-
Type: Bug
-
Resolution: Fixed
-
Priority: Major
-
Affects Version/s: master, 4.3.1
-
Component/s: Pegasus Planner, Planner: Transfer Module
-
None
This affects the case where the staging site and execution site are same. The workflow is run in non shared fs mode and the staging site has a remote server associated with it.
In the PegasusLite wrapper script for the jobs, the planner creates this sequence
srm://path/to/dir/on/staging-site/file
symlink://$PWD/file
This results in pegasus-transfer doing a two transfer for the symlink, that breaks globbing code in the application being run.

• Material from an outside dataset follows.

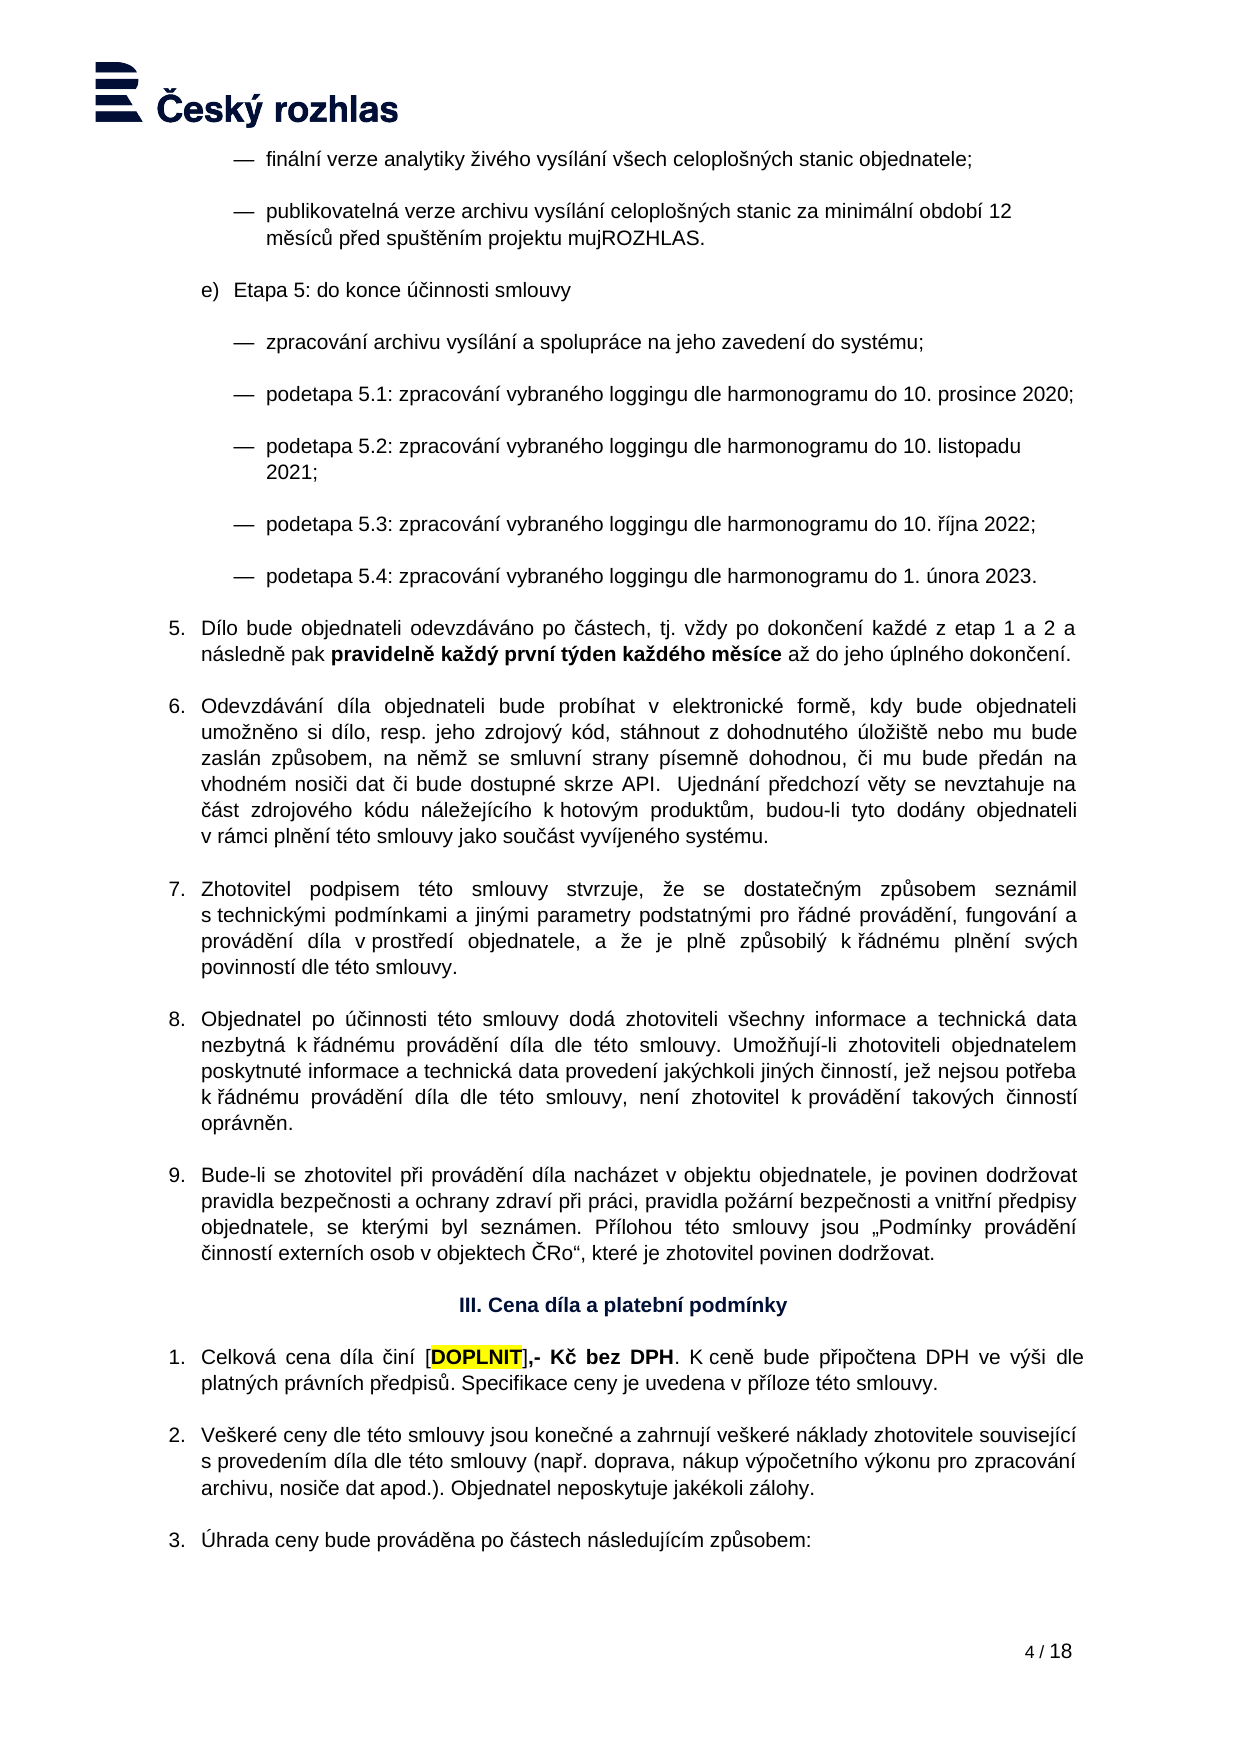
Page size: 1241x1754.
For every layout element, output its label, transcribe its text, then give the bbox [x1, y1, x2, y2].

In this case, the planner should have had the following in
file://path/to/dir/on/statingsite/file
symlink://$PWD/file
Background email from John Veitch:
Here's the sequence of events:
1. Pegasus copies the frame files onto the head node of the remote cluster,
keep their names correct.
2. Since we are not relying on NFS, when the compute job (lalinference_nest or
inspiral) needs the data, Pegasus wraps it in a little script that does the
following crucial steps before running the exe:
- Copies the data onto the local node's /tmp space
lcg-cp -b -D srmv2
'srm://tbn18.nikhef.nl:8446/srm/managerv2?SFN=/dpm/nikhef.nl/home/virgo/lalinference_pegasus_97c62984-7936-11e3-
b419-005056a54299/H-H1_LDAS_C02_L2-968654208-128.gwf' 'file:////tmp/pegasus-
transfer-WCh7IN.data'
- Makes a soft link from the /tmp space to the working directory for the job
ln -f -s '/tmp/pegasus-transfer-WCh7IN.data'
'/tmp/jobdir/39783697.stro.nikhef.nl/pegasus.gsOTls/H-
H1_LDAS_C02_L2-968654208-128.gwf'
Note that the first of those two steps copies it to a non-GWF filename
"pegasus-transfer-WCh7IN.data"
3. The analysis code correctly globs for the pattern (*.gwf), finding the soft
links.
4. When LALFrame loads the files into a FrCache structure, it somehow resolves
the links and inserts the resolved filename (pegasus-transfer-WCh7IN.data) in
the appropriate field in the struct. This is the field that CacheSieve looks
at!
5. CacheSieve cannot find any filenames that match the pattern, so it fails to
find any data.
The solution I have just now replaces step 3 with a glob for H-*.gwf or
whatever, then skips the Sieve stage. This is clearly good enough for now, but
if we do ever have H-H2_LDAS_STRAIN-1234567890.gwf or whatever files then it
won't work any more. I'm willing to come back to that later however if you
think it's OK this way for inspiral too?
I'll have to patch the inspiral code to do the same thing otherwise it will
fail in the same way as lalinference (the frame-reading code is very similar
so that won't be a problem).